My favourite moment occurred in 2006 when I was invited to Bechoko, Northwest Territories to work with a group of teachers who were preparing teaching materials to use with my novel Tatsea. The organizers had invited a number of Tłı̨chǫ elders to participate and tell their versions of stories I had used in the novel. One of the elders, Rosa Mantla, began by commenting that I had told stories that were unknown to her and for a moment I was worried that I had overstepped some boundaries by writing this book. But then she thanked me for writing the novel and added that she had given the book to young women to read as a way into discussing their Tłı̨chǫ traditions. She accepted my novel as fiction that respected their traditions, even when I might have deviated from history as she remembered it. I cringed a little when she used the phrase “as you well know, Armin” while talking about practices such as the menstrual hut. Later in the truck driving back to Yellowknife, another elder, Rosa Romie, who had told one of the Tłı̨chǫ origin stories at the workshop, spoke up in Tłı̨chǫ from the back seat to Mike Nitsiza the driver, telling him that she was thinking about different ways she could have told that story if she had had time to think about. That the same story can be told in multiple ways depending on the setting and the audience was an important take home for me.

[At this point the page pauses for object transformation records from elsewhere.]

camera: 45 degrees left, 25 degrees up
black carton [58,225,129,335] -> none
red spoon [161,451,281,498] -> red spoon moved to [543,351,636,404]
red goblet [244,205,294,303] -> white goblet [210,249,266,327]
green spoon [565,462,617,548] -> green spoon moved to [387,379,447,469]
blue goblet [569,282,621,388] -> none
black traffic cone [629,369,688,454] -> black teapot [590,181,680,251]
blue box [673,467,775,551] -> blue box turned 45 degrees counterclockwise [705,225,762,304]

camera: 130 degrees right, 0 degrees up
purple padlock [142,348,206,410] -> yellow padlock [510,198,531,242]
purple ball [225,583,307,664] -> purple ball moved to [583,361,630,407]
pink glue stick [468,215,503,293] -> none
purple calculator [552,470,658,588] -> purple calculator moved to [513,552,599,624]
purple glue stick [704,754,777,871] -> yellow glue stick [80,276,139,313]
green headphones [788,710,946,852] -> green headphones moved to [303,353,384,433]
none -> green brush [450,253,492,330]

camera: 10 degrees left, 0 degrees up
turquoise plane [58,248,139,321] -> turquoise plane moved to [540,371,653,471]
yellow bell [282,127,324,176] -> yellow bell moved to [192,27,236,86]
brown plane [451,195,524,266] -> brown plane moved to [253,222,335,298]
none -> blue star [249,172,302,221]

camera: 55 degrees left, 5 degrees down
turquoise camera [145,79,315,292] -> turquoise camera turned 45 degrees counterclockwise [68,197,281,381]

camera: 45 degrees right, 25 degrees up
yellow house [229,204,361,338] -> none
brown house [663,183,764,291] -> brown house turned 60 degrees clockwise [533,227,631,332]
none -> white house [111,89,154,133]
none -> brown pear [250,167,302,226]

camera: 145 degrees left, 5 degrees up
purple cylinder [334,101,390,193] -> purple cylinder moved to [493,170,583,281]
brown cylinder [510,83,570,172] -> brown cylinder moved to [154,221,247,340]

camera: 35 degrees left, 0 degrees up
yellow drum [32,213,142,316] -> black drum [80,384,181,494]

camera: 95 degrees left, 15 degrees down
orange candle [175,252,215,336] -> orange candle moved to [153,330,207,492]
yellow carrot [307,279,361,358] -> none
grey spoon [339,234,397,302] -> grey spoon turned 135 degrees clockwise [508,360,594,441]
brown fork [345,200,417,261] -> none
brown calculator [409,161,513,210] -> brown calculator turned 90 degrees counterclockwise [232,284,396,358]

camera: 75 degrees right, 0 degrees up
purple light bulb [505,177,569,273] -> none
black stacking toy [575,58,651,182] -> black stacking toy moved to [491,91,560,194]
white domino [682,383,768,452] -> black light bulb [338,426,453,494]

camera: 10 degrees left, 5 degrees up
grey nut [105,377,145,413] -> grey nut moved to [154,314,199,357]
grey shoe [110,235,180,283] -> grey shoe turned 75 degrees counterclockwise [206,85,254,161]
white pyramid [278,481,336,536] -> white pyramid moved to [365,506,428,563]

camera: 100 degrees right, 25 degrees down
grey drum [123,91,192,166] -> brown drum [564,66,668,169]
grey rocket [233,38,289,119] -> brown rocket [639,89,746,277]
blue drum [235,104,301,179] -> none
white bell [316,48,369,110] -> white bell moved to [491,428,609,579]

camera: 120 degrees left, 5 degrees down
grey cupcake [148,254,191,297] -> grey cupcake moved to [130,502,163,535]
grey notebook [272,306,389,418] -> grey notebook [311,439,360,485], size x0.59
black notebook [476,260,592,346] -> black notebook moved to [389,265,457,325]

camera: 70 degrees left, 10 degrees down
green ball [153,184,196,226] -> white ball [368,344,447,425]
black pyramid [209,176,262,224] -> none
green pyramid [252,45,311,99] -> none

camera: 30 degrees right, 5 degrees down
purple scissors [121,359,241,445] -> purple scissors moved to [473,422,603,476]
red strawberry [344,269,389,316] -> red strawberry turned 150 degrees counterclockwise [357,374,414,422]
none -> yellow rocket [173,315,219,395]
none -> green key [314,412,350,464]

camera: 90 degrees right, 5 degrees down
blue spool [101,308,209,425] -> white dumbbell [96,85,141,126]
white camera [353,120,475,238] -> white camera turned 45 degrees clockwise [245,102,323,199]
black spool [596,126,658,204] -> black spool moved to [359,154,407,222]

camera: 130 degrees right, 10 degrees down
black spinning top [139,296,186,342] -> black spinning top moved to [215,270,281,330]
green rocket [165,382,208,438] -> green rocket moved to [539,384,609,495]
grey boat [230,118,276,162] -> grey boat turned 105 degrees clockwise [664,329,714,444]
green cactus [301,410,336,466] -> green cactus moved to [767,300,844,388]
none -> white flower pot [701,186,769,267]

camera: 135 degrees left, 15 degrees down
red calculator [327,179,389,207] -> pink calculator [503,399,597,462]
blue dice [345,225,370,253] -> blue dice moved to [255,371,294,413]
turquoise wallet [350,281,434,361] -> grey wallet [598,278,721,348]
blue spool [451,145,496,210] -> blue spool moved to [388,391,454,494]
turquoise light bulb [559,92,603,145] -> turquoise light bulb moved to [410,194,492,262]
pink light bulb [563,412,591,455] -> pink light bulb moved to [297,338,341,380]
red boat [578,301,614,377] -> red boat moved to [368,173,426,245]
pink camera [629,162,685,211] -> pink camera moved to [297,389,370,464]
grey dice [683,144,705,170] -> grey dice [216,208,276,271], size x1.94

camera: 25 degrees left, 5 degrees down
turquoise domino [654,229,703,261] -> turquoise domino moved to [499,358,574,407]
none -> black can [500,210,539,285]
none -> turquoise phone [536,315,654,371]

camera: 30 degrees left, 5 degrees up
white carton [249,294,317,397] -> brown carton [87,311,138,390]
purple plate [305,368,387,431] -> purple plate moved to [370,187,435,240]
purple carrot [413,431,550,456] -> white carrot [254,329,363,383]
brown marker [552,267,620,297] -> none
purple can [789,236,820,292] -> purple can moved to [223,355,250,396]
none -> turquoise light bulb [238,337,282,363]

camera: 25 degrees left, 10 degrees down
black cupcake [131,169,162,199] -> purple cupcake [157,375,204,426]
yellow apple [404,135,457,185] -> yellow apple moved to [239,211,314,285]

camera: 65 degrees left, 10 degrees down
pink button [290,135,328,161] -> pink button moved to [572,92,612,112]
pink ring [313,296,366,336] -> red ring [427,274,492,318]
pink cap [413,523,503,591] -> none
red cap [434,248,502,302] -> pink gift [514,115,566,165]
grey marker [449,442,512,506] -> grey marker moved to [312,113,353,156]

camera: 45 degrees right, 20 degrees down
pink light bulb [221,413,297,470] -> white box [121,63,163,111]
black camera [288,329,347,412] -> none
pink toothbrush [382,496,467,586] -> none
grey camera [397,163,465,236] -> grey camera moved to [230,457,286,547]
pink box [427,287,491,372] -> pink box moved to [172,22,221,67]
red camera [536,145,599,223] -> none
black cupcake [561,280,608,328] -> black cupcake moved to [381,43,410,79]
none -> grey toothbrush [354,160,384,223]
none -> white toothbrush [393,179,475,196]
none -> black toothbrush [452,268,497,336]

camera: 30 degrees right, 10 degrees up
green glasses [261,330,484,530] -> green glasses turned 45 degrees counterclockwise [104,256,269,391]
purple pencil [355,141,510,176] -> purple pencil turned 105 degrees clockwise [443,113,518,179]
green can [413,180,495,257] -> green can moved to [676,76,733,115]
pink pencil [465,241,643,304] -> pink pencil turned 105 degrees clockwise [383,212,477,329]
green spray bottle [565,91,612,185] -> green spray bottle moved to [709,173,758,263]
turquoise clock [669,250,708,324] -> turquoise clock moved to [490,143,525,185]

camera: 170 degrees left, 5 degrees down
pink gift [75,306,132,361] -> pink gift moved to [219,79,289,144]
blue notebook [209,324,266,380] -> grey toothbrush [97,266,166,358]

And now a few fun questions:
Do you keep any talismans or lucky charms nearby when you write?
Are you a habitual consumer of anything while you write? How about when you edit?
Whole bean Fair Trade coffee from Ten Thousand Villages. My personal blend of Bolivian and Tanzanian medium roast.
Favourite music to listen to while you write?
Instrumental classical music mostly. The composer varies with what I’m writing.
If you could not be involved in the literary arts, what career might you have?
Political cartoonist, however I never did learn how to draw.